Neste momento, o pai de Heitor entrou na cozinha seguido pela filha que, por sua vez, trazia o telefone do irmão:

– Aí... Seu telefone está tocando. É aquele seu amigo.

Ele pegou o aparelho e foi para o quarto atender:

– Oi, cara! Está tudo bem?

– A Suellen quer falar com os pais dela hoje. Conhece algum lugar onde eu possa comprar uma aliança tipo... agora?

– No shopping. Tem uma loja na entrada e outra no piso superior.

– Valeu! Vem aqui em casa amanhã de manhã para a gente conversar e eu te explicar as coisas. E desculpa pelo que aconteceu mais cedo.

– Está tudo bem. Amanhã de manhã eu vou aí.

Heitor desligou o telefone e voltou para a cozinha.

– E então, meu filho? Aconteceu alguma coisa? – quis saber a mãe.

– O Flávio está ferrado. A Suellen está grávida dele...

– Quem? A Suellen que estuda Engenharia de Produção? – quis saber Marina. Ele confirmou e a irmã continuou – Que babado! Ela faz duas matérias na minha turma. Vou contar no grupo da sala... – disse a jovem enquanto começava a digitar.

– Espera um pouco, Marina! Os pais da Suellen não sabem e vai que a informação chega até eles antes dela contar. Parece que os dois vão ficar noivos...

– Noivos?? O babado só melhora!

Neste momento, o pai de Heitor chega na cozinha e, sentindo o clima fraternal diz:

– Meus filhos, eu vou adiantar um pouco as coisas. Ia dar a notícia durante o jantar, mas, como estamos todos muito alegres e unidos como uma família feliz, vou falar já.

Os filhos olharam para o pai enquanto a mãe abaixava o fogo do molho sem deixar de mexer a mistura, mas com o olhar fixo no marido. Marina, entretanto, era a mais ansiosa. Com cerca de um metro e setenta, magra, pele morena, cabelo cacheado bastante volumoso em estilo black, olhos castanhos e pouca ou nenhuma maquiagem, apenas um batom que sempre acompanhava o tom de sua pele, ela tinha dificuldade em disfarçar a ansiedade e nervosismo em situações de tensão.

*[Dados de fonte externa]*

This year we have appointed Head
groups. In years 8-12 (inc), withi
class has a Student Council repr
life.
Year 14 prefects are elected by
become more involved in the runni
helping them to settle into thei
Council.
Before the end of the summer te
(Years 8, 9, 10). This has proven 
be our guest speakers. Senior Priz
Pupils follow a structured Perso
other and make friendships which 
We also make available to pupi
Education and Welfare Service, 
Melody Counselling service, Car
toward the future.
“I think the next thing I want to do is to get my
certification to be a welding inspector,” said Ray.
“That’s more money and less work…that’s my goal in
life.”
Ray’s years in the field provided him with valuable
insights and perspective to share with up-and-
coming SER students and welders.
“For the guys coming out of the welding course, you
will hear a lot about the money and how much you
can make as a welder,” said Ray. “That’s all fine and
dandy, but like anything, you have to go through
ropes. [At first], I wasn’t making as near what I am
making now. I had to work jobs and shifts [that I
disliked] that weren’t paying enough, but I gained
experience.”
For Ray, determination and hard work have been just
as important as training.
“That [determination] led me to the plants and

– Heitor, Marina... Marina, Heitor... – Nelson sempre dizia o nome dos dois dessa forma como maneira de demonstrar que não tinha um filho preferido, mas começava pelo filho por ser o mais velho dos dois – A partir de fevereiro do ano que vem, eu vou começar a trabalhar na cidade de São Paulo e não quero deixar minhas crias e nem minha esposa para trás. Assim, vamos todos nos mudar para São Paulo no fim de janeiro.

Se Marina, que desde cedo sempre sonhou em morar em uma grande cidade, comemorou, o irmão não esboçou nenhum sorriso. Ele sempre gostou da rotina pacata que levava e estava muito feliz com a sua vida atual pois tinha estágio com chance de efetivação ao final do curso, uma quase namorada e um ficante (que certamente deixaria de carregar esse título por causa da gravidez de Suellen).